If you are in Nashville on the 2nd Saturday in May head for the races! The Iroquois Steeplechase is a nationally sanctioned horse race held every year (since the 1940's) at the beautiful Warner Parks' Steeplechase Course. Take a cooler of your favorite adult beverage, along with a picnic lunch and blanket, find a spot on the hill and prepare for a day filled with beautiful scenery and beautiful horses while watching The Sport of Kings. Races begin around 1pm with the last race, The Iroquois, ending around 6pm. Hard core fans begin arriving at sunrise and tailgate all day. The Steeplechase is a great mix of Nashville upper crust society and the rest of us. You'll see women's hats that rival those seen at Ascot as well as college kids, families, etc, not to mention some of the world's most beautiful horses. Bring a sweater and sunscreen. It's been know to get a little chilly in May so expect anything from 60-90 degrees Ferenheit. You'll also be doing a little charity work as proceeds benefit the Children's Hospital at Vanderbilt.
THE CITY PAPER is very good, free local paper that covers both current affairs, news, plus entertainment and eating guides, job seeking info, real estate, etc. Even if one does not want to read up about local news, from the large number of advertisements inside one can plan what wants to do while visiting. Also visit www.nashvillecitypaper.com for more information about where to find it, seems both most hotels, restaurants offer the paper free in racks at front doors.
ALL THE RAGE is more for the younger crowd it seems, more concert information, local bands, live music, celebrations, carnivals, festivals, that sort of thing. I really enjoyed the many terrific articles and interviews with local merchants and restauranteurs, to help one decide where they wish to go. Its very colourful, happening, chic. Some of the regular headings are: "Fashion Victim", "Chew On This", "Eat Beat" and "Why I Rock" covering male vs. female issues. You´ll notice the staff of the paper are all young people for the most part, didn´t see any I would guess over 35.
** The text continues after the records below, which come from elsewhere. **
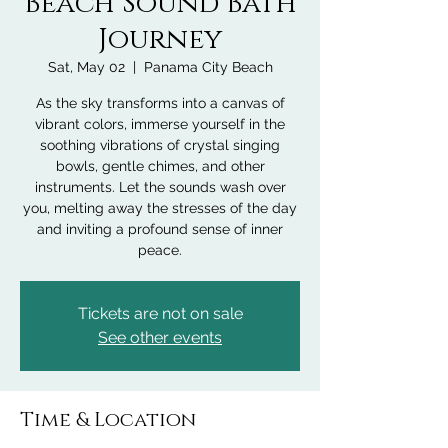
Beach Sound Bath
Journey
Sat, May 02
  |  
Panama City Beach
As the sky transforms into a canvas of
vibrant colors, immerse yourself in the
soothing vibrations of crystal singing
bowls, gentle chimes, and other
instruments. Let the sounds wash over
you, melting away the stresses of the day
and inviting a profound sense of inner
peace.
Tickets are not on sale
See other events
Time & Location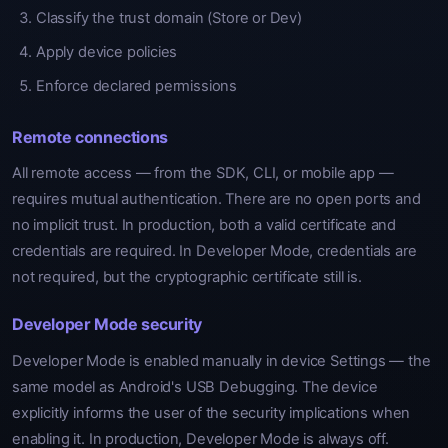
Classify the trust domain (Store or Dev)
Apply device policies
Enforce declared permissions
Remote connections
All remote access — from the SDK, CLI, or mobile app —
requires mutual authentication. There are no open ports and
no implicit trust. In production, both a valid certificate and
credentials are required. In Developer Mode, credentials are
not required, but the cryptographic certificate still is.
Developer Mode security
Developer Mode is enabled manually in device Settings — the
same model as Android's USB Debugging. The device
explicitly informs the user of the security implications when
enabling it. In production, Developer Mode is always off.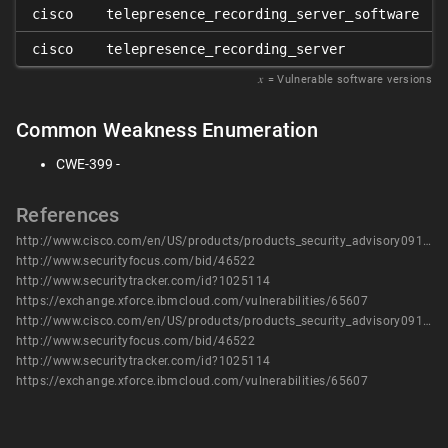
cisco
telepresence_recording_server_software
cisco
telepresence_recording_server
𝑥
= Vulnerable software versions
Common Weakness Enumeration
CWE-399 -
References
http://www.cisco.com/en/US/products/products_security_advisory09186a0080b6e11d.shtml
http://www.securityfocus.com/bid/46522
http://www.securitytracker.com/id?1025114
https://exchange.xforce.ibmcloud.com/vulnerabilities/65607
http://www.cisco.com/en/US/products/products_security_advisory09186a0080b6e11d.shtml
http://www.securityfocus.com/bid/46522
http://www.securitytracker.com/id?1025114
https://exchange.xforce.ibmcloud.com/vulnerabilities/65607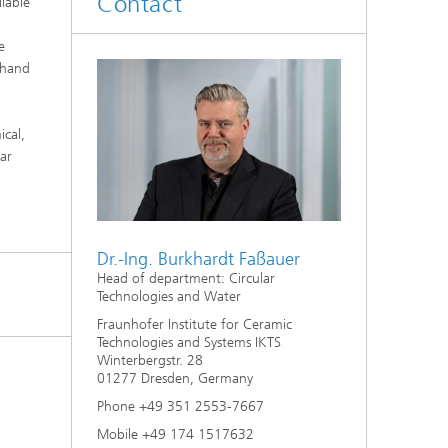
Contact
ilable
d
e
Digitally Supported Systems and
e hand
Services
R
cal,
ar
Dr.-Ing. Burkhardt Faßauer
Head of department: Circular
Technologies and Water
Fraunhofer Institute for Ceramic
Technologies and Systems IKTS
Winterbergstr. 28
01277 Dresden, Germany
Phone +49 351 2553-7667
Mobile +49 174 1517632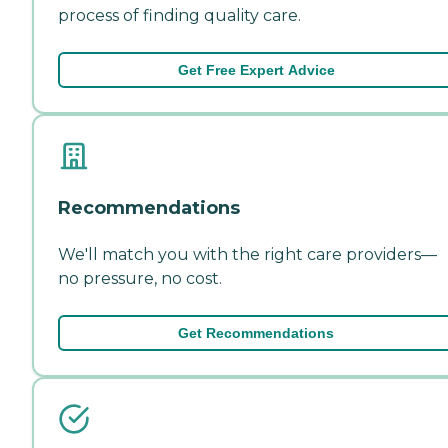
process of finding quality care.
Get Free Expert Advice
Recommendations
We'll match you with the right care providers—
no pressure, no cost.
Get Recommendations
SOME UPCOMING OR RECENT EVENTS IN NASHVILLE:
September 10th, Motley Crue was at Starwood Amphitheatre
Sept. 9-11 The Australian Festival took place at Centennial Park. Also I think there was a Greek Festival this same time, but at Holy Trinity Greek Orthodox Church, everyone was welcome to attend.
Sept 18th Coldplay and Riley Owens will be at Starwood Amphitheatre also. All ticket info for this location can be found at www.ticketmaster.com or call 615-255-9600.
An Upcoming Event I would LOVE to see is Nine Inch Nails and Queens of the Stone Age, October 31 at the Gaylord Entertainment Center.
Oh wow, its so many to try to list. But if you are going to be in Nashville soon or before the year end, be sure and pick up a copy of ALL THE RAGE for all information for concerts: bluegrass, rock and roll, punk, local bands, classical, R&B, cause its all inside a great free paper.
The Park (at the far end of The Boulevard) is one of the larger city parks in the South. While mostly forested wilderness, the Park is full of picnic spaces, meadows for flying kites or playing a pick-up game of soccer, golf courses, and even a steeplechase course. I spent many an evening illegally in the Park during my youth. Most Nashvillians I know sigh with nostalgia when the Park is mentioned. It just happens that way.
If you ever get a chance to catch a Titans game, DO IT! While Nashville might be a relative newcomer to the NFL world, they have taken to it like a moth to flame. The Coliseum is a beautiful riverfront arena, the Titans are a solid team (in the playoffs usually), and the fans are the loudest in the country.
The Shelby Street Bridge has been recently restored and turned into a pedestrian mall. There are a some great views of the city from it as seen in these images.